Extracted data entries:

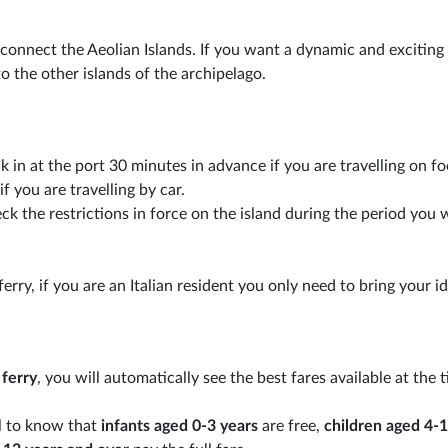
 connect the Aeolian Islands. If you want a dynamic and exciting 
o the other islands of the archipelago.
k in at the port 30 minutes in advance if you are travelling on fo
f you are travelling by car.
k the restrictions in force on the island during the period you 
ferry, if you are an Italian resident you only need to bring your i
 ferry
, you will automatically see the best fares available at the 
ul to know that
infants aged 0-3 years
are free,
children aged 4-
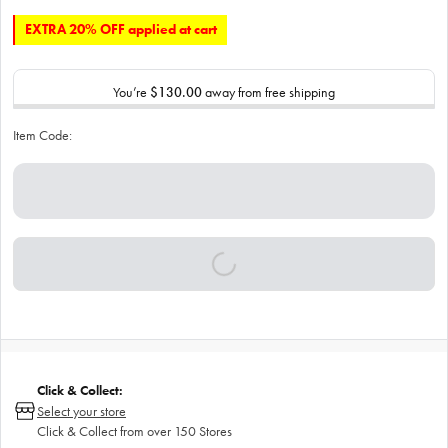
EXTRA 20% OFF applied at cart
You’re
$130.00
away from free shipping
Item Code:
Click & Collect:
Select your store
Click & Collect from over 150 Stores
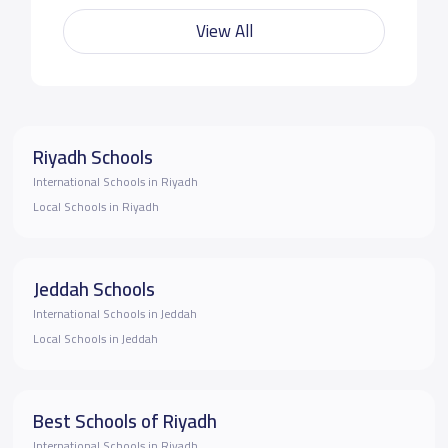
View All
Riyadh Schools
International Schools in Riyadh
Local Schools in Riyadh
Jeddah Schools
International Schools in Jeddah
Local Schools in Jeddah
Best Schools of Riyadh
International Schools in Riyadh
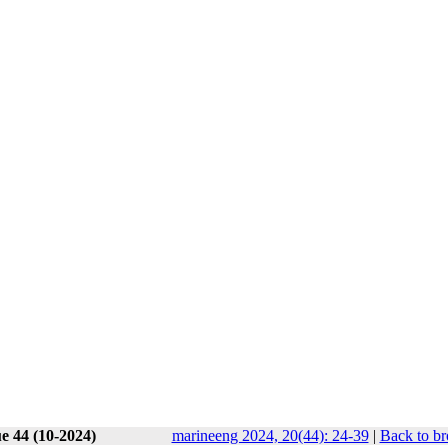
e 44 (10-2024)
marineeng 2024, 20(44): 24-39
|
Back to br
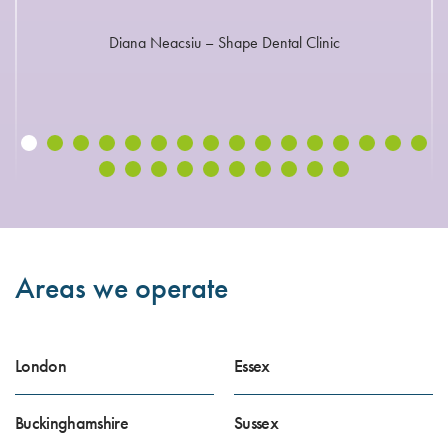
Diana Neacsiu – Shape Dental Clinic
Areas we operate
London
Essex
Buckinghamshire
Sussex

## TASK TO CARRY OUT
Please go through the data above and copy every line that has the word "from".

## OUTPUT FOR THIS TASK
away from free shipping
Click & Collect from over 150 Stores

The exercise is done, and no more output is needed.